Quantities such as force, torque, momentum or energy. These require mass and inertia properties of the objects to be computed and are not supported in Kinovea.

Kinogram

A composite image combining multiple frames from the video sequence. The source frames can be taken at regular intervals or at specific events such as maximum extension of a joint.

KVA

KVA is the main file format used by Kinovea to save annotations. This is an XML based format.

Long-GOP

Long-GOP is an encoding strategy for video files where most frames depend on other frames to be decoded. This is good for compression but makes it more difficult to navigate frame by frame. See Intra-only.

Markerless tracking, Human pose estimation

When the subject does not wear any markers tracking often fails to follow the joint positions accurately. In such cases we can use manual digitization by going over the video frame by frame, or we cane use markerless tracking using machine learning models.

Markerless tracking using machine learning models is not directly supported in Kinovea but you can use Sports2D to process videos and export a .TRC file that can be imported in Kinovea.

Plane of motion

Kinovea is a 2D program and all measurements are done on a single plane. This plane can either be parallel to the camera sensor (frontal view) or in perspective.

Screen, Player screen, Capture screen

The primary user interface elements where videos and camera streams are displayed. Screens are loaded in windows. A window can have zero, one or two screens.

Stabilization, Image stabilization

2D image stabilization based on a previously tracked point, to remove camera shake. If the camera undergoes rotation or zoom use camera tracking instead.
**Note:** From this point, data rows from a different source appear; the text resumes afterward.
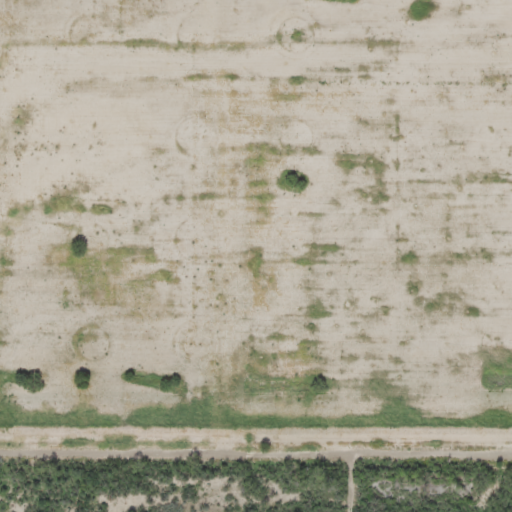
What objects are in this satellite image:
road: (256, 453)
road: (353, 482)
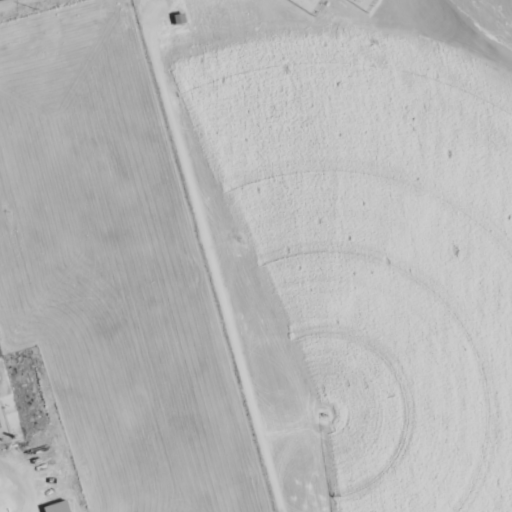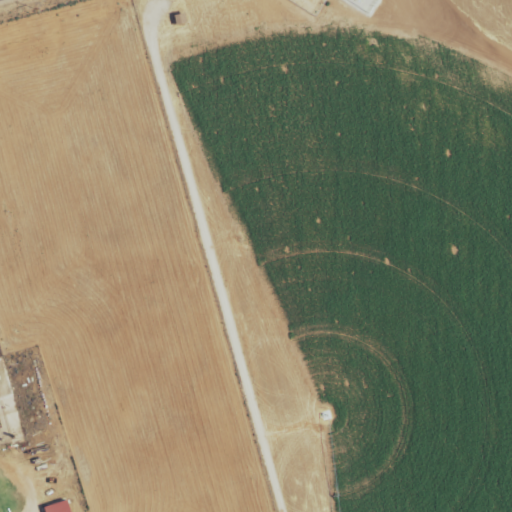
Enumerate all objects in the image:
building: (59, 508)
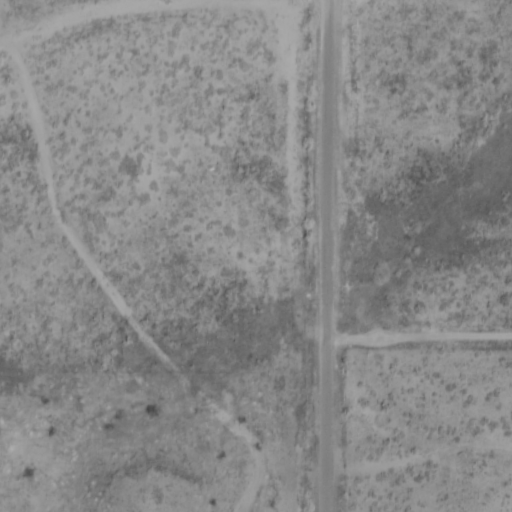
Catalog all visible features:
road: (322, 256)
road: (181, 354)
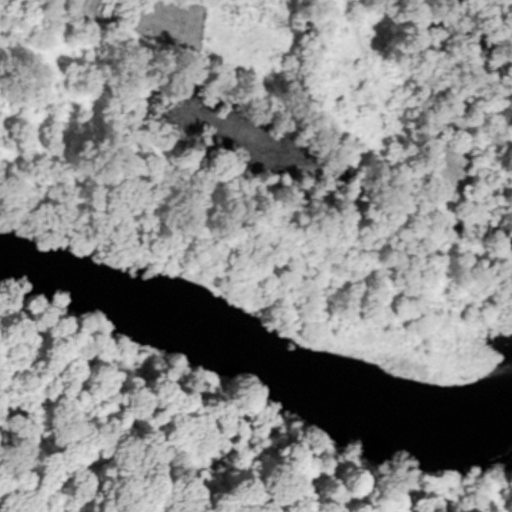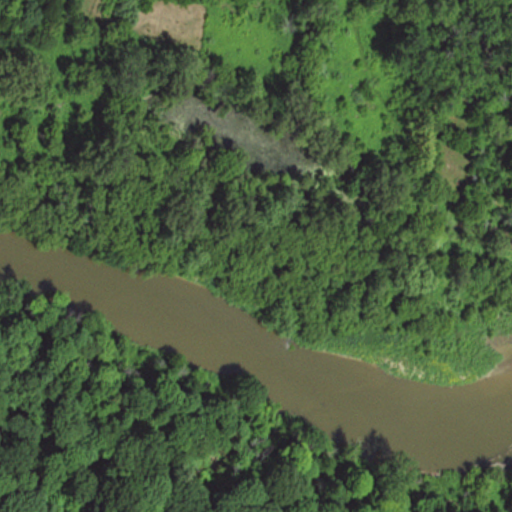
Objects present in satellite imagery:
river: (252, 352)
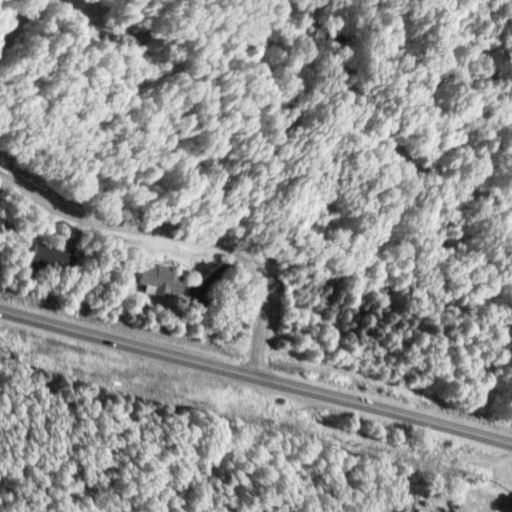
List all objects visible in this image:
road: (97, 9)
road: (474, 52)
road: (181, 236)
building: (41, 258)
building: (151, 279)
road: (255, 376)
road: (454, 503)
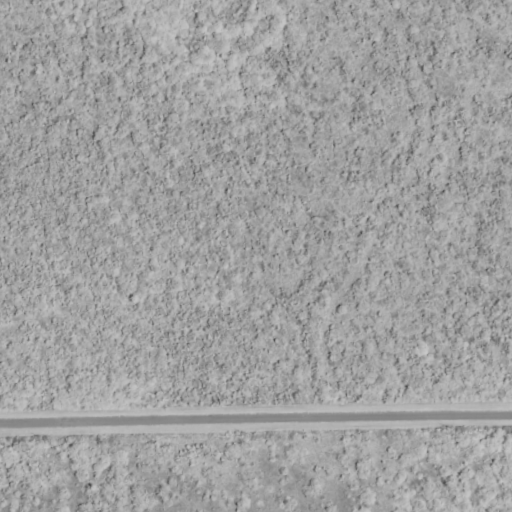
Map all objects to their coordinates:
road: (255, 414)
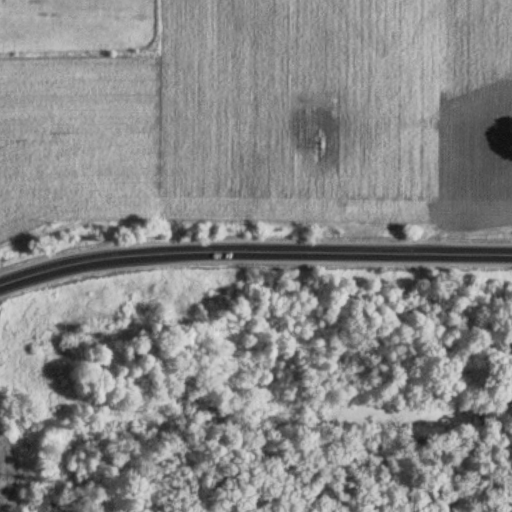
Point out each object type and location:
road: (254, 253)
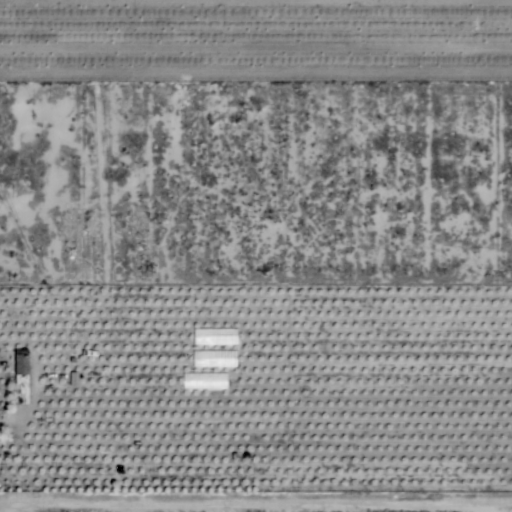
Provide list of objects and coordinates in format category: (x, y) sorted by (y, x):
building: (20, 376)
road: (4, 418)
road: (255, 509)
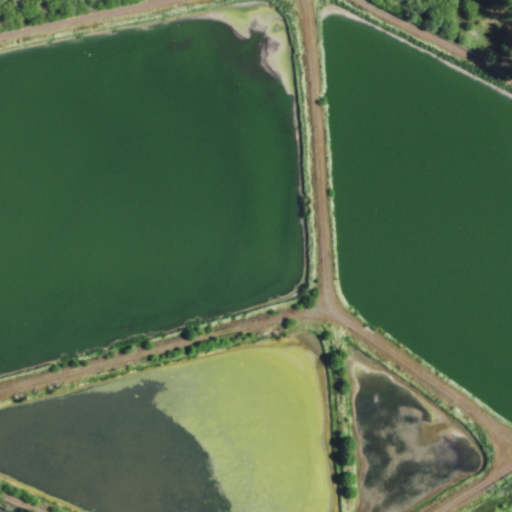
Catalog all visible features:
wastewater plant: (138, 194)
wastewater plant: (425, 206)
wastewater plant: (236, 443)
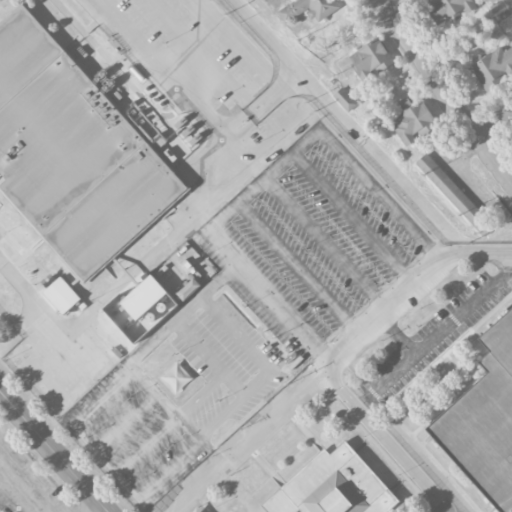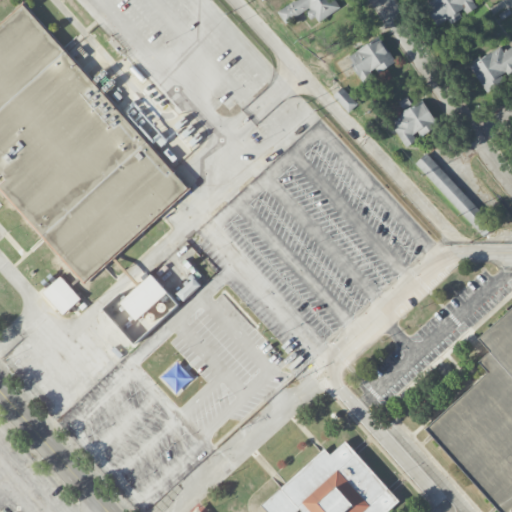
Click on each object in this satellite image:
building: (308, 9)
building: (448, 9)
building: (371, 58)
building: (493, 67)
road: (176, 75)
road: (274, 90)
road: (445, 92)
building: (345, 99)
road: (338, 112)
building: (413, 122)
road: (494, 124)
building: (72, 152)
building: (454, 194)
road: (381, 197)
road: (355, 221)
road: (222, 241)
road: (327, 246)
road: (160, 247)
road: (507, 264)
road: (300, 271)
building: (62, 294)
road: (411, 294)
road: (36, 302)
building: (149, 303)
road: (436, 333)
road: (236, 334)
road: (399, 336)
road: (145, 349)
road: (210, 358)
road: (258, 383)
road: (102, 399)
road: (362, 401)
road: (223, 417)
building: (484, 421)
road: (246, 442)
road: (387, 442)
road: (54, 448)
building: (333, 486)
road: (133, 495)
road: (96, 508)
building: (195, 510)
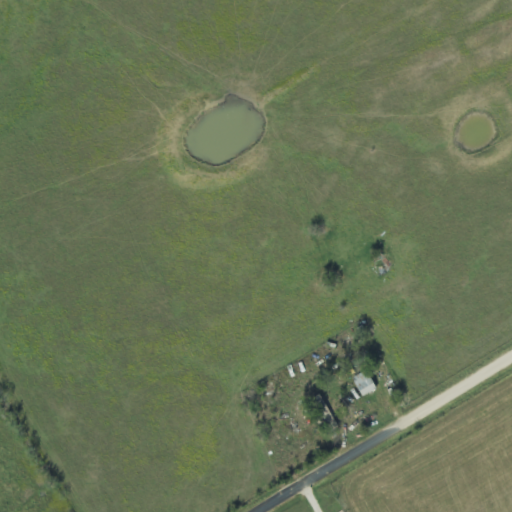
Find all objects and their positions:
road: (388, 435)
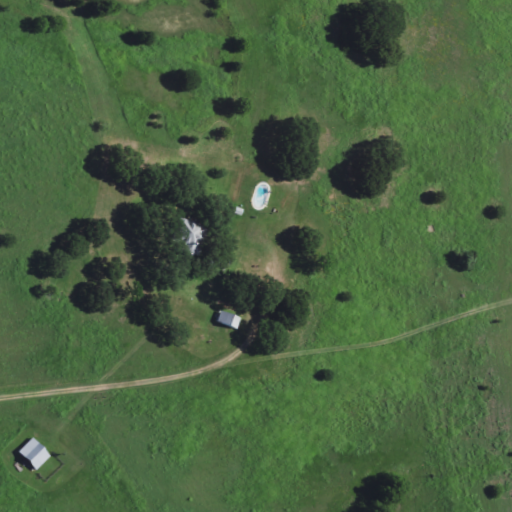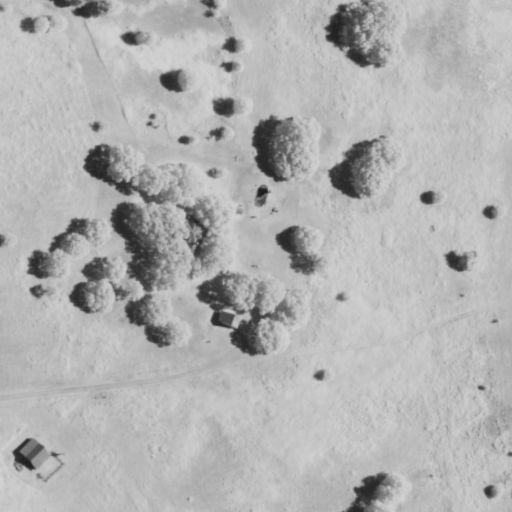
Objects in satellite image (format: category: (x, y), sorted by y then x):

Stream format, Pixel format

The stream format describes the content of the video frames as delivered by the camera. Camera vendors tend to use different names for the same thing but in the end there are only a few formats we are interested in:

MJPEG, JPEG, etc. Good for frame by frame navigation, low bandwidth and low CPU usage.
RGB, RGB8, RGB24, RGB32. Avoid this if possible. High bandwidth and high CPU.
BayerRG8, BayerBG8, etc. Use this if available and check “Enable software demosaicing”.
Mono8, Y800, for monochrome cameras.

Synchronization

When two videos are loaded side by side in the same Kinovea window they can be synchronized by aligning their time origin. Synchronization works on videos with different length, frame rate, and even different capture frame rate (one video in slow motion not the other). It supports video playback and frame by frame navigation using common controls.

Template matching

The main algorithm used in object tracking. It looks for a patch of the image in the consecutive images. This algorithm will not recognize the template if it rotates. Thus it works best when using round markers of a single color contrasting with the background.

Time origin

This is the “zero” time reference for time-based measurements. It can be placed on any frame and is also used for synchronization between two videos. When using capture by trigger the time origin is set to the trigger frame.

Tracking, Object tracking

Also known as “digitisation”. Tracking consists in following the position of a point or an object over time. This can be done manually or automatically using various algorithms. It is supported for single points or for multi-point drawings such as lines, poly-lines or angles. For full human models consider using markerless tracking. This is what enable kinematics measurements.

There is also camera tracking which follows the motion of the camera itself.

Window

A window is an instance of Kinovea that can be opened and closed independently. Windows have names and remember their state between sessions. Windows contain zero, one or two screens and can be referenced by workspaces.

Working zone

A segment of the video defined by an in-point and an out-point. The playback and all operations are limited to this zone. If the memory allows it, the working zone is cached in memory for faster frame by frame navigation.

Workspace

A workspace in Kinovea is a collection of related windows that can be started together. The workspace itself doesn’t contain any data apart from the list of windows.